Er hatte hundert Millionen Kontribution von den Parisern allein für Preußen verlangen wollen, um die Armee einzukleiden und ihre rückständige Löhnung auszuzahlen. Aber der König, der es hatte zugeben müssen, daß seinem eigenen armen Volk in den paar Jahren französischer Besetzung anderthalb Milliarden abgepreßt wurden, er wollte nicht so „inhuman“ an den Parisern handeln. Das heißt, er wurde zu dieser Weichherzigkeit von seinem lieben Vetter, dem Zaren, angehalten, der sich plötzlich als eingefleischter Freund und Beschützer alles Französischen entpuppte. Der König vertröstete also seinen Marschall mit baldiger Zahlung der rückständigen Löhnung aus den leeren Kassen in Berlin, was diesen noch mehr in Harnisch brachte.
„Wir werden uns noch auf Befehl besiegt fühlen müssen, nachdem wir einen Siegeslauf sondergleichen gemacht haben!“ rief er. „Wir werden noch draufzahlen müssen, statt [pg 383]für unsere verwüsteten Fluren und versengten Städte, für unsere geleerten Kassen und gestohlenen Kunstwerke Ersatz zu bekommen! Blutegel müßte man den Franzosen ansetzen, um ihnen das geraubte Geld wieder abzusaugen! Aber nein! Die sollen ihr Land ungeschmälert behalten und den ganzen Raub desgleichen! Hol’ sie der Teufel! Na – wenn der König so den ganzen Gewinn verspielt, da fange ich auch wieder mit dem Spiel an! Da wird wieder fröhlich die Karte gebogen! Ich will mal sehen, ob ich den Franzosen nicht wenigstens so einen Teil des vielen Geldes wieder abknöpfe, was er bei uns eingesackt hat! Ich hätte ja gern meine Ruhe! Aber wenn’s nicht anders ist – wenn’s durchaus sein muß, ich arbeite ja gern fürs Vaterland! Ich nehme von heute ab mein Hauptquartier im Palais Royal!“
Vergnügt schmunzelnd, in der Vorfreude dieses neuen unblutigen Feldzuges gegen den Erbfeind, trat er vor die Front und redete die Leute an.
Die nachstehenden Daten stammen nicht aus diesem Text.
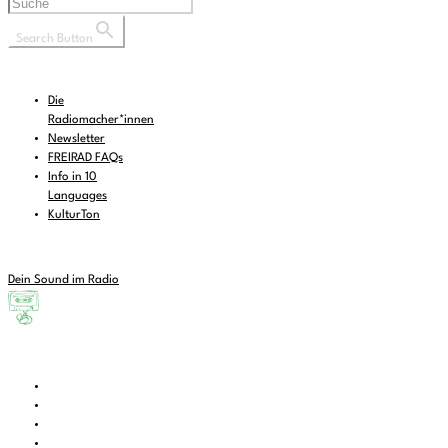
Search Button
Die
Radiomacher*innen
Newsletter
FREIRAD FAQs
Info in 10
Languages
KulturTon
Dein Sound im Radio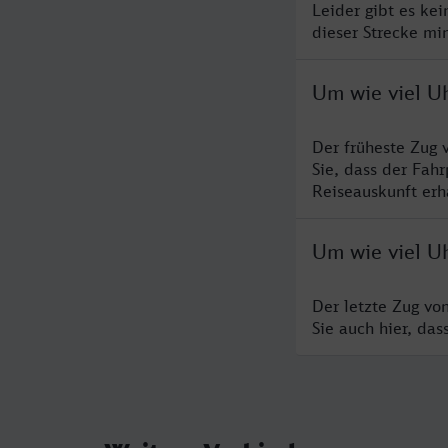
Leider gibt es ke
dieser Strecke mi
Um wie viel U
Der früheste Zug 
Sie, dass der Fah
Reiseauskunft erha
Um wie viel U
Der letzte Zug vo
Sie auch hier, da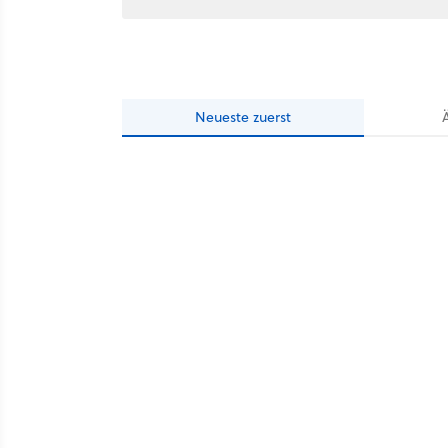
Neueste
zuerst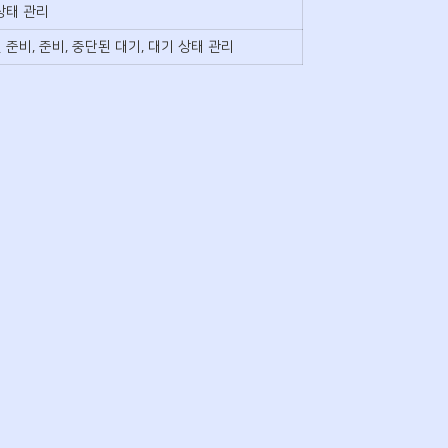
상태 관리
 준비, 준비, 중단된 대기, 대기 상태 관리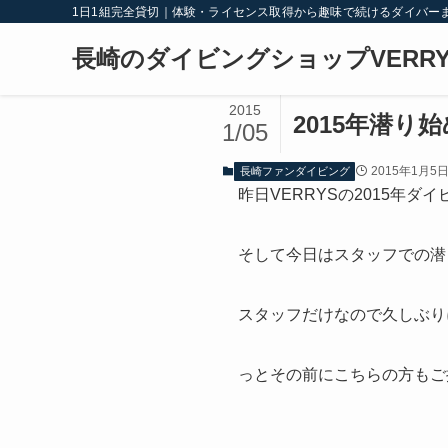
1日1組完全貸切｜体験・ライセンス取得から趣味で続けるダイバー
長崎のダイビングショップVERRY
2015
2015年潜り
1/05
2015年1月5
長崎ファンダイビング
昨日VERRYSの2015年
そして今日はスタッフでの潜
スタッフだけなので久しぶり
っとその前にこちらの方もご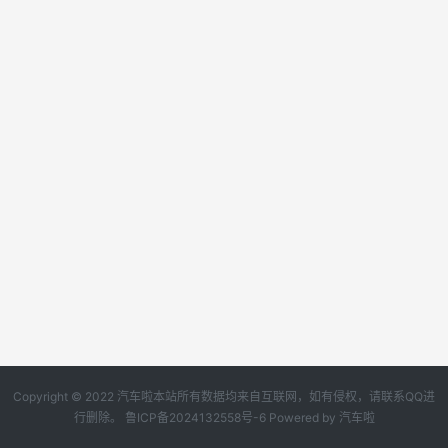
Copyright © 2022 汽车啦本站所有数据均来自互联网，如有侵权，请联系QQ进
行删除。
鲁ICP备2024132558号-6
Powered by
汽车啦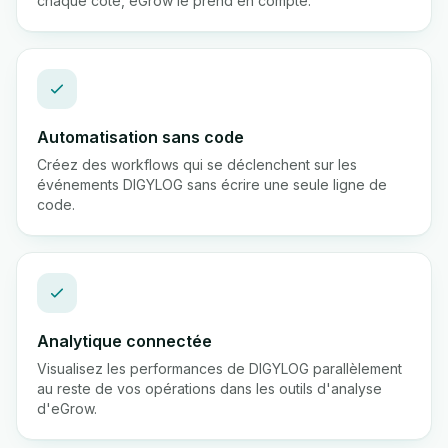
chaque côté, eGrow le prend en compte.
Automatisation sans code
Créez des workflows qui se déclenchent sur les
événements DIGYLOG sans écrire une seule ligne de
code.
Analytique connectée
Visualisez les performances de DIGYLOG parallèlement
au reste de vos opérations dans les outils d'analyse
d'eGrow.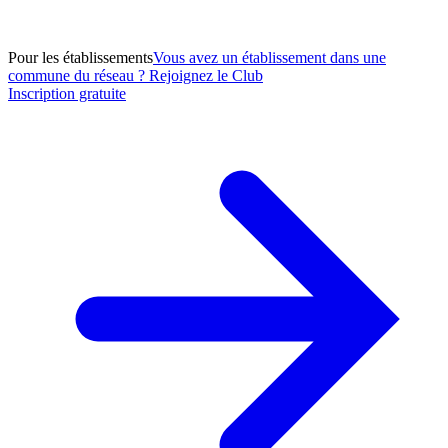
Pour les établissements
Vous avez un établissement dans une
commune du réseau ? Rejoignez le Club
Inscription gratuite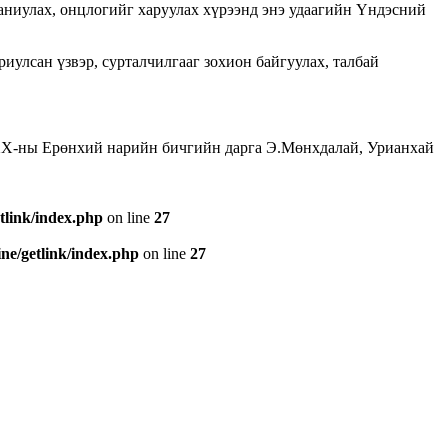
таниулах, онцлогийг харуулах хүрээнд энэ удаагийн Үндэсний
иулсан үзвэр, сурталчилгааг зохион байгуулах, талбай
ХХ-ны Ерөнхий нарийн бичгийн дарга Э.Мөнхдалай, Урианхай
tlink/index.php
on line
27
e/getlink/index.php
on line
27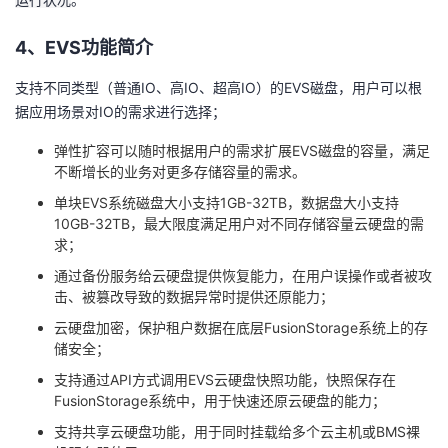
4、
EVS
功能简介
支持不同类型（普通
IO
、高
IO
、超高
IO
）的
EVS
磁盘，用户可以根
据应用场景对
IO
的需求进行选择；
弹性扩容可以随时根据用户的需求扩展
EVS
磁盘的容量，满足
不断增长的业务对更多存储容量的需求。
单块
EVS
系统磁盘大小支持
1GB-32TB
，数据盘大小支持
10GB-32TB
，最大限度满足用户对不同存储容量云硬盘的需
求；
通过备份服务给云硬盘提供恢复能力，在用户误操作或者被攻
击、被篡改导致的数据异常时提供还原能力；
云硬盘加密，保护租户数据在底层
FusionStorage
系统上的存
储安全；
支持通过
API
方式调用
EVS
云硬盘快照功能，快照保存在
FusionStorage
系统中，用于快速还原云硬盘的能力；
支持共享云硬盘功能，用于同时挂载给多个云主机或
BMS
裸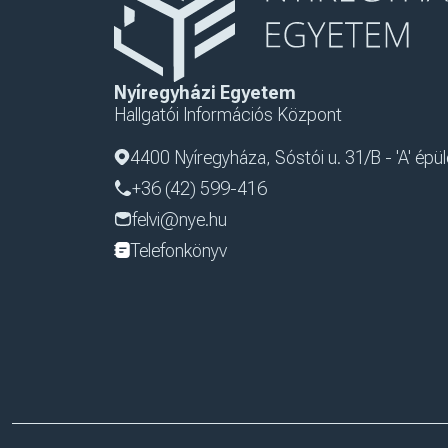
Nyíregyházi Egyetem
Hallgatói Információs Központ
4400 Nyíregyháza, Sóstói u. 31/B - 'A' épül
+36 (42) 599-416
felvi@nye.hu
Telefonkönyv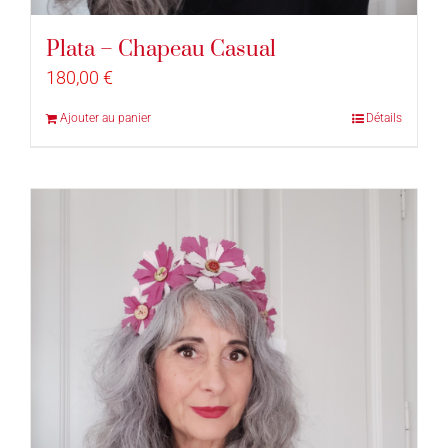
Plata – Chapeau Casual
180,00
€
Ajouter au panier
Détails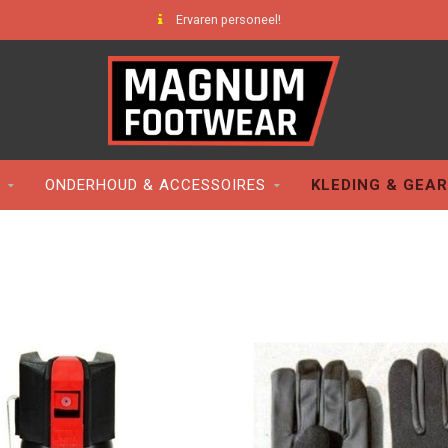
Ervaren personeel!
ONDERHOUD & ACCESSOIRES
KLEDING & GEAR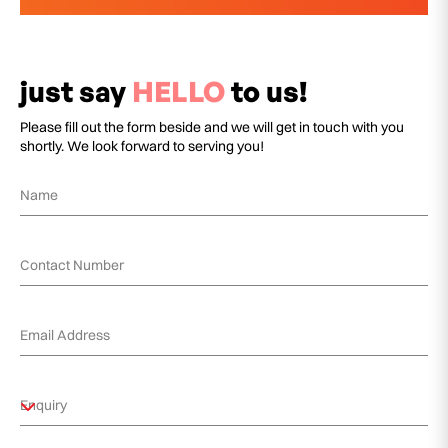
just say
HELLO
to us!
Please fill out the form beside and we will get in touch with you
shortly. We look forward to serving you!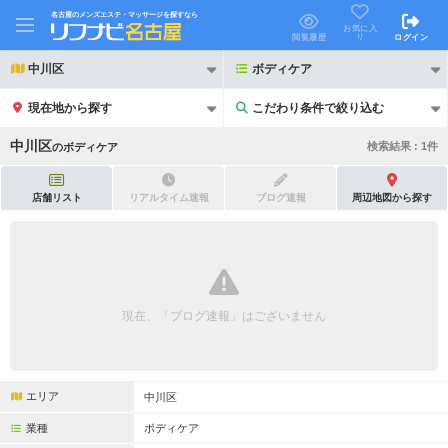
名古屋のメンズエステ・マッサージを探すなら
お気に入
り
閲覧履歴
ログイン
中川区
ボディケア
現在地から探す
こだわり条件で絞り込む
こだわり条件で絞り込む
中川区
検索結果 :
1
件
の
ボディケア
店舗リスト
リアルタイム速報
ブログ速報
周辺地図から探す
21時以降も受付
24時以降も受付
初回割引あり
リピーター割引あり
現在、「ブログ速報」はございません
団体割引
ポイントカード有
キャッシュレス決済OK
領収証発行可
エリア
中川区
2名様歓迎
団体様歓迎
業種
ボディケア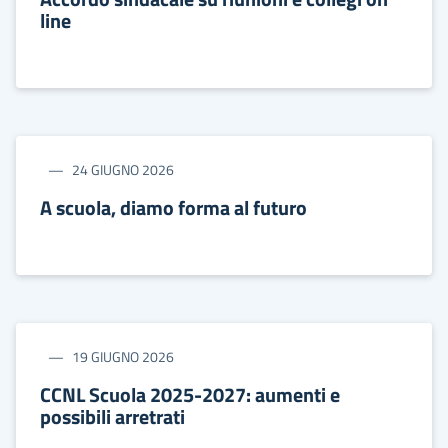
line
24 GIUGNO 2026
A scuola, diamo forma al futuro
19 GIUGNO 2026
CCNL Scuola 2025-2027: aumenti e
possibili arretrati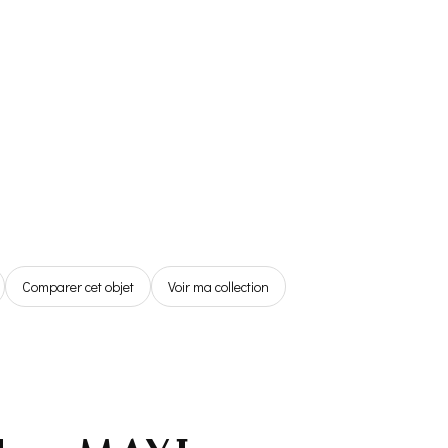
Référentiel
Boutique
Espace Membre
0,00€
Comparer cet objet
Voir ma collection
„Kinder!“ sagte er, „jetzt seid ihr die Ohnehosen, aber von der richtigen Sorte – wat een Büx nich ist, aber een Bangbüx ooch nich! Ich hätte gewünscht, daß ihr, dreckig wie ihr nun einmal seid, an der Spitze des Heeres beim heutigen Einzug den Parisern gezeigt hättet, wie ein Sieger eigentlich aussehen soll und was für ein Teufelskerl das ist! Das hätte den Affen wohlgetan! Ihre Leute sind uns oft genug in abgerissenem Anzug gekommen. Sie haben von unseren Bauern Champagner verlangt und sie geprügelt, wenn sie keinen bekamen. Von denen hättet ihr Weißbier fordern und es in der gleichen Münze bezahlen müssen. Was dem einen recht ist, ist dem andern billig. Ich habe für euch sorgen wollen, ich habe Kleider, Geld und gute Quartiere verlangt, es ist mir aber nicht gelungen. Ich setze es noch beim König durch, darauf gebe ich euch mein Wort! Ihr sollt wissen, daß euer Vater Blücher an euch denkt, auch wenn er nicht mehr unter euch weilt. Ich lege heute das Kommando über euch nieder. Es war ein langer Spaziergang, den wir miteinander gemacht haben, von der Katzbach bis zum Montmartre, was soviel wie der Berg der Schmerzen heißen soll. Mancher [pg 384]brave Mann unter euch hat unterwegs ins Gras beißen müssen. Aber wir sind gut miteinander ausgekommen. Ich war mit euch stets zufrieden. Und wenn ich’s euch nicht immer recht machte – es war immer gut gemeint und nach bestem Können getan. Aus seiner Haut kann keiner. Ich am allerwenigsten. Und deshalb gehe ich. Denn wenn die Diplomatiker jetzt anfangen zu negoziieren, da ist es für mich Zeit, mich zur Ruhe zu setzen. Wo ich aber meinen Ruhepunkt finden werde, weiß der Kuckuck. Am Ende gibt’s für mich hier keinen in dieser unruhigen Welt! Na – gehabt euch wohl, Kinder! Seid vergnügt und denkt einmal zurück an euren alten Marschall Vorwärts!“
Donnernde Hurrarufe beantworteten den Abschiedsgruß, und Blücher rieb sich verstohlen die Augen, als er vom Gefolge begleitet an den Wagen ging.